--- What you will do ---
Which lines in the data contain the word "Coster"? Please copy each of them.

START Available records

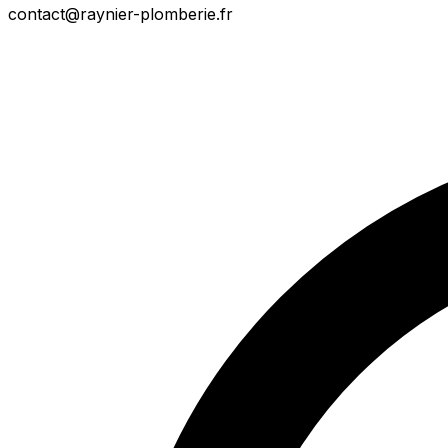
contact@raynier-plomberie.fr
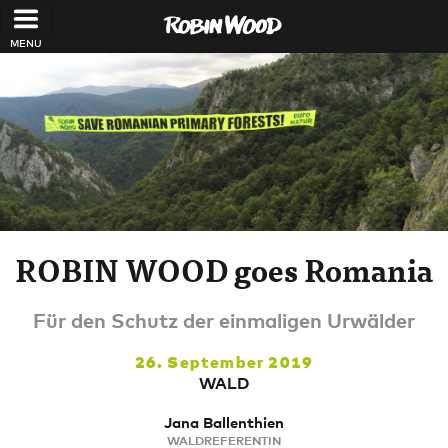
Direkt zum Inhalt
ROBIN WOOD goes Romania
Für den Schutz der einmaligen Urwälder
26. September 2019
WALD
Jana Ballenthien
WALDREFERENTIN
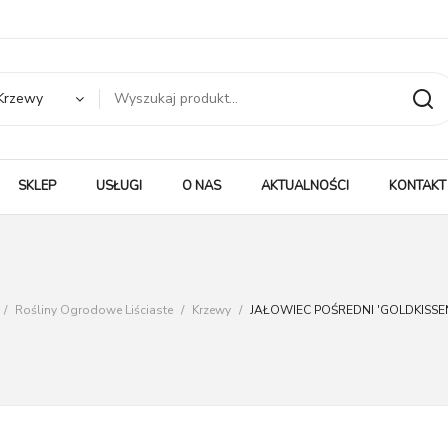
Krzewy
SKLEP
USŁUGI
O NAS
AKTUALNOŚCI
KONTAKT
/
Rośliny Ogrodowe Liściaste
/
Krzewy
/
JAŁOWIEC POŚREDNI 'GOLDKISSEN’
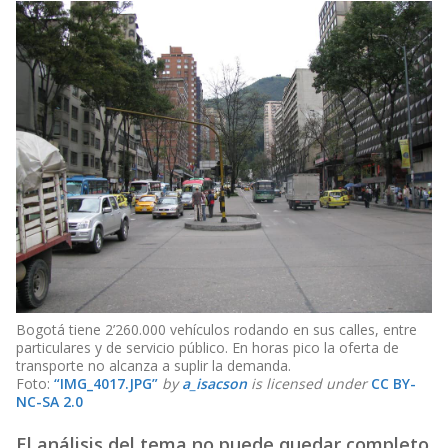
Bogotá tiene 2’260.000 vehículos rodando en sus calles, entre
particulares y de servicio público. En horas pico la oferta de
transporte no alcanza a suplir la demanda.
Foto:
“IMG_4017.JPG”
by
a_isacson
is licensed under
CC BY-
NC-SA 2.0
El análisis del tema no puede quedar completo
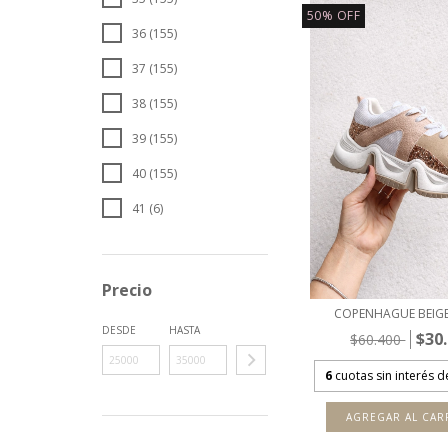
50
%
OFF
36 (155)
37 (155)
38 (155)
39 (155)
40 (155)
41 (6)
Precio
COPENHAGUE BEIG
DESDE
HASTA
$30
$60.400
6
cuotas sin interés 
AGREGAR AL CAR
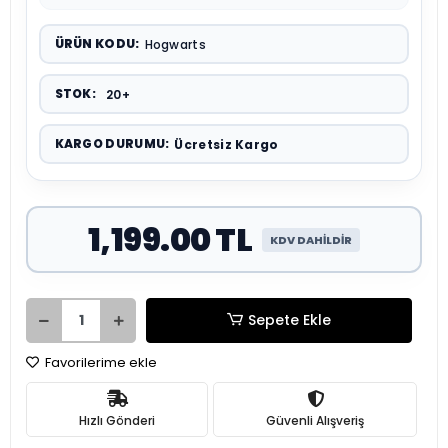
ÜRÜN KODU:
Hogwarts
STOK:
20+
KARGO DURUMU:
Ücretsiz Kargo
1,199.00 TL
KDV DAHİLDİR
Sepete Ekle
Favorilerime ekle
Hızlı Gönderi
Güvenli Alışveriş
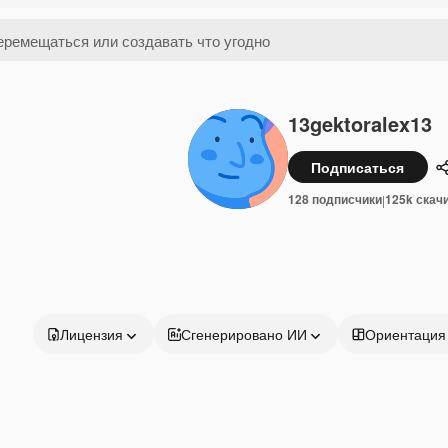
13gektoralex13
Подписаться
128 подписчики
125k скач
|
Лицензия
Сгенерировано ИИ
Ориентация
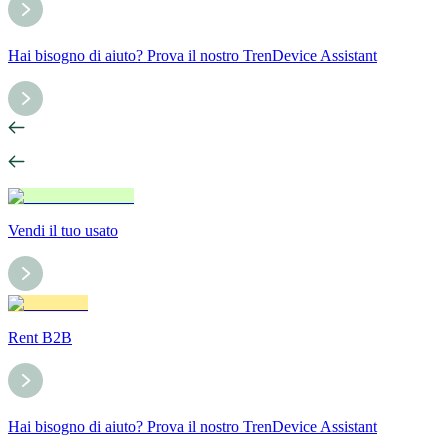
Hai bisogno di aiuto? Prova il nostro TrenDevice Assistant
Vendi il tuo usato
Rent B2B
Hai bisogno di aiuto? Prova il nostro TrenDevice Assistant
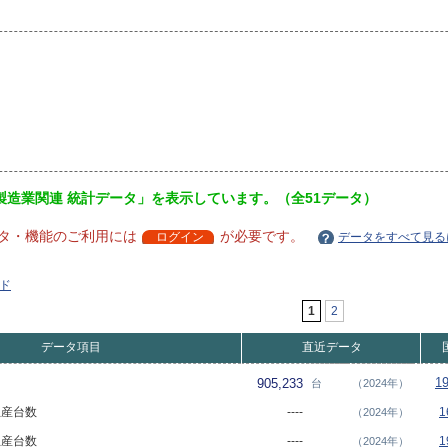
製造業関連 統計データ」を表示しています。（全51データ）
タ・機能のご利用には
が必要です。
ログイン
データをすべて見る
ド
1
2
データ項目
直近データ
1
905,233
台
（2024年）
 生産台数
----
1
（2024年）
 生産台数
----
1
（2024年）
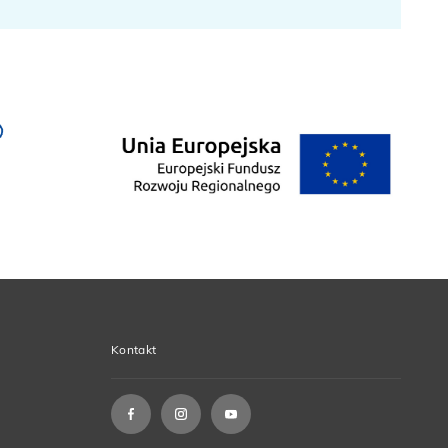
Kontakt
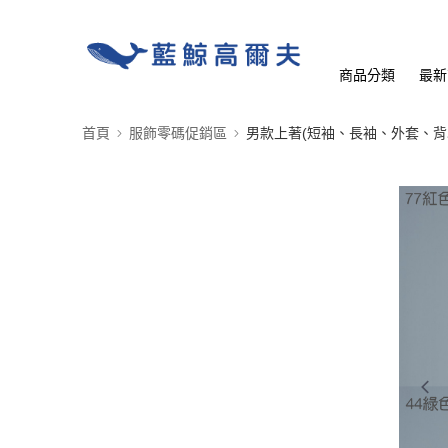
商品分類
最新
首頁
服飾零碼促銷區
男款上著(短袖、長袖、外套、背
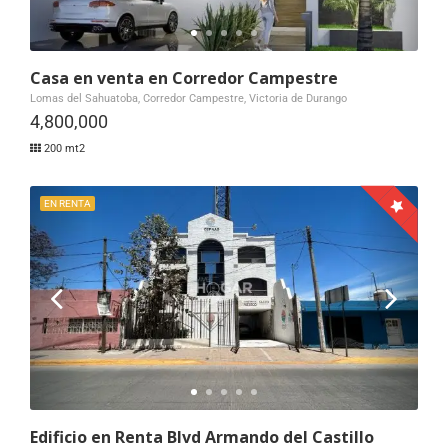
Casa en venta en Corredor Campestre
Lomas del Sahuatoba, Corredor Campestre, Victoria de Durango
4,800,000
200 mt2
EN RENTA
Edificio en Renta Blvd Armando del Castillo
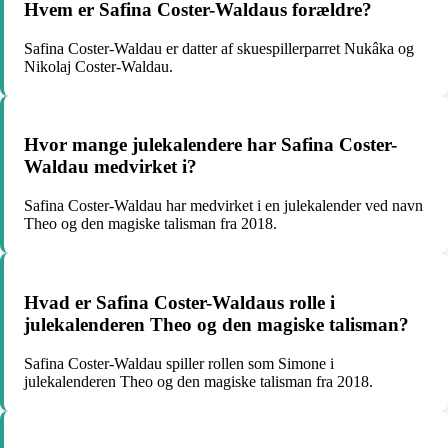
Hvem er Safina Coster-Waldaus forældre?
Safina Coster-Waldau er datter af skuespillerparret Nukâka og
Nikolaj Coster-Waldau.
Hvor mange julekalendere har Safina Coster-
Waldau medvirket i?
Safina Coster-Waldau har medvirket i en julekalender ved navn
Theo og den magiske talisman fra 2018.
Hvad er Safina Coster-Waldaus rolle i
julekalenderen Theo og den magiske talisman?
Safina Coster-Waldau spiller rollen som Simone i
julekalenderen Theo og den magiske talisman fra 2018.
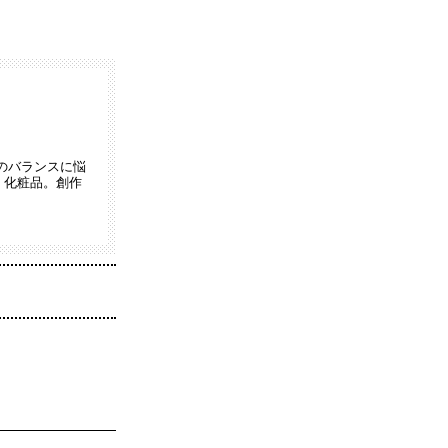
のバランスに悩
・化粧品。創作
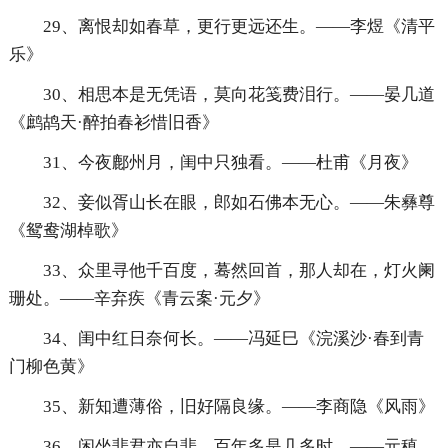
29、离恨却如春草，更行更远还生。——李煜《清平
乐》
30、相思本是无凭语，莫向花笺费泪行。——晏几道
《鹧鸪天·醉拍春衫惜旧香》
31、今夜鄜州月，闺中只独看。——杜甫《月夜》
32、妾似胥山长在眼，郎如石佛本无心。——朱彝尊
《鸳鸯湖棹歌》
33、众里寻他千百度，蓦然回首，那人却在，灯火阑
珊处。——辛弃疾《青云案·元夕》
34、闺中红日奈何长。——冯延巳《浣溪沙·春到青
门柳色黄》
35、新知遭薄俗，旧好隔良缘。——李商隐《风雨》
36、闲坐悲君亦自悲，百年多是几多时。——元稹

END Available records

--- Answer box ---
Hvem er Safina Coster-Waldaus forældre?
Safina Coster-Waldau er datter af skuespillerparret Nukâka og
Nikolaj Coster-Waldau.
Hvor mange julekalendere har Safina Coster-
Safina Coster-Waldau har medvirket i en julekalender ved navn
Hvad er Safina Coster-Waldaus rolle i
Safina Coster-Waldau spiller rollen som Simone i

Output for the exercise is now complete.